### Data excerpts
(begin)

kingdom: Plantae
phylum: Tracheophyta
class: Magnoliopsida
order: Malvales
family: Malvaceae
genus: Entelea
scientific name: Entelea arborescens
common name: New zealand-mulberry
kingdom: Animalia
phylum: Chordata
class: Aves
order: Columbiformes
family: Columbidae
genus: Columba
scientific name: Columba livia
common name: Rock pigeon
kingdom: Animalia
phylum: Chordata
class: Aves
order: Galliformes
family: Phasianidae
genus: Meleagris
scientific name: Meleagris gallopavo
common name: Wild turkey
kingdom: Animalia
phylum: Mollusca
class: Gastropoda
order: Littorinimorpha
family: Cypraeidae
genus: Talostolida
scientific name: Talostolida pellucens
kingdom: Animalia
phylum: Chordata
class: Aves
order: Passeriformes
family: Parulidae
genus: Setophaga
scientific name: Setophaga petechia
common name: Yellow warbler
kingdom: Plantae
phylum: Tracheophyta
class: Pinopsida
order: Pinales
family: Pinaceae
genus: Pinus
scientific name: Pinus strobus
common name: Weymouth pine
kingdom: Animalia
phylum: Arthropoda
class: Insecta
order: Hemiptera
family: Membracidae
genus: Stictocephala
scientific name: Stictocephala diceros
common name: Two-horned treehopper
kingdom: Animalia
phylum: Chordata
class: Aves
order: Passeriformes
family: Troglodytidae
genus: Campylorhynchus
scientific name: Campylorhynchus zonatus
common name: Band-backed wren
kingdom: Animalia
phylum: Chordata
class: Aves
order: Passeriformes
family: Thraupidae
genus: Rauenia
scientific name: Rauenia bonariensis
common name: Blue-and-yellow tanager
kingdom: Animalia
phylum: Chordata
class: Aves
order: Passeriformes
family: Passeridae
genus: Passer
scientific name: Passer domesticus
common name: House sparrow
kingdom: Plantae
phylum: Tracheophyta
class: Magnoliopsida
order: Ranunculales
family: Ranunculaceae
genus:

(end)

### What to produce
Can you turn the material above into a Markdown table with the columns "Row" and "Line", where each non-blank line is numbered in order and shown in full?

### Exercise response
| Row | Line |
|---|---|
| 1 | kingdom: Plantae |
| 2 | phylum: Tracheophyta |
| 3 | class: Magnoliopsida |
| 4 | order: Malvales |
| 5 | family: Malvaceae |
| 6 | genus: Entelea |
| 7 | scientific name: Entelea arborescens |
| 8 | common name: New zealand-mulberry |
| 9 | kingdom: Animalia |
| 10 | phylum: Chordata |
| 11 | class: Aves |
| 12 | order: Columbiformes |
| 13 | family: Columbidae |
| 14 | genus: Columba |
| 15 | scientific name: Columba livia |
| 16 | common name: Rock pigeon |
| 17 | kingdom: Animalia |
| 18 | phylum: Chordata |
| 19 | class: Aves |
| 20 | order: Galliformes |
| 21 | family: Phasianidae |
| 22 | genus: Meleagris |
| 23 | scientific name: Meleagris gallopavo |
| 24 | common name: Wild turkey |
| 25 | kingdom: Animalia |
| 26 | phylum: Mollusca |
| 27 | class: Gastropoda |
| 28 | order: Littorinimorpha |
| 29 | family: Cypraeidae |
| 30 | genus: Talostolida |
| 31 | scientific name: Talostolida pellucens |
| 32 | kingdom: Animalia |
| 33 | phylum: Chordata |
| 34 | class: Aves |
| 35 | order: Passeriformes |
| 36 | family: Parulidae |
| 37 | genus: Setophaga |
| 38 | scientific name: Setophaga petechia |
| 39 | common name: Yellow warbler |
| 40 | kingdom: Plantae |
| 41 | phylum: Tracheophyta |
| 42 | class: Pinopsida |
| 43 | order: Pinales |
| 44 | family: Pinaceae |
| 45 | genus: Pinus |
| 46 | scientific name: Pinus strobus |
| 47 | common name: Weymouth pine |
| 48 | kingdom: Animalia |
| 49 | phylum: Arthropoda |
| 50 | class: Insecta |
| 51 | order: Hemiptera |
| 52 | family: Membracidae |
| 53 | genus: Stictocephala |
| 54 | scientific name: Stictocephala diceros |
| 55 | common name: Two-horned treehopper |
| 56 | kingdom: Animalia |
| 57 | phylum: Chordata |
| 58 | class: Aves |
| 59 | order: Passeriformes |
| 60 | family: Troglodytidae |
| 61 | genus: Campylorhynchus |
| 62 | scientific name: Campylorhynchus zonatus |
| 63 | common name: Band-backed wren |
| 64 | kingdom: Animalia |
| 65 | phylum: Chordata |
| 66 | class: Aves |
| 67 | order: Passeriformes |
| 68 | family: Thraupidae |
| 69 | genus: Rauenia |
| 70 | scientific name: Rauenia bonariensis |
| 71 | common name: Blue-and-yellow tanager |
| 72 | kingdom: Animalia |
| 73 | phylum: Chordata |
| 74 | class: Aves |
| 75 | order: Passeriformes |
| 76 | family: Passeridae |
| 77 | genus: Passer |
| 78 | scientific name: Passer domesticus |
| 79 | common name: House sparrow |
| 80 | kingdom: Plantae |
| 81 | phylum: Tracheophyta |
| 82 | class: Magnoliopsida |
| 83 | order: Ranunculales |
| 84 | family: Ranunculaceae |
| 85 | genus: |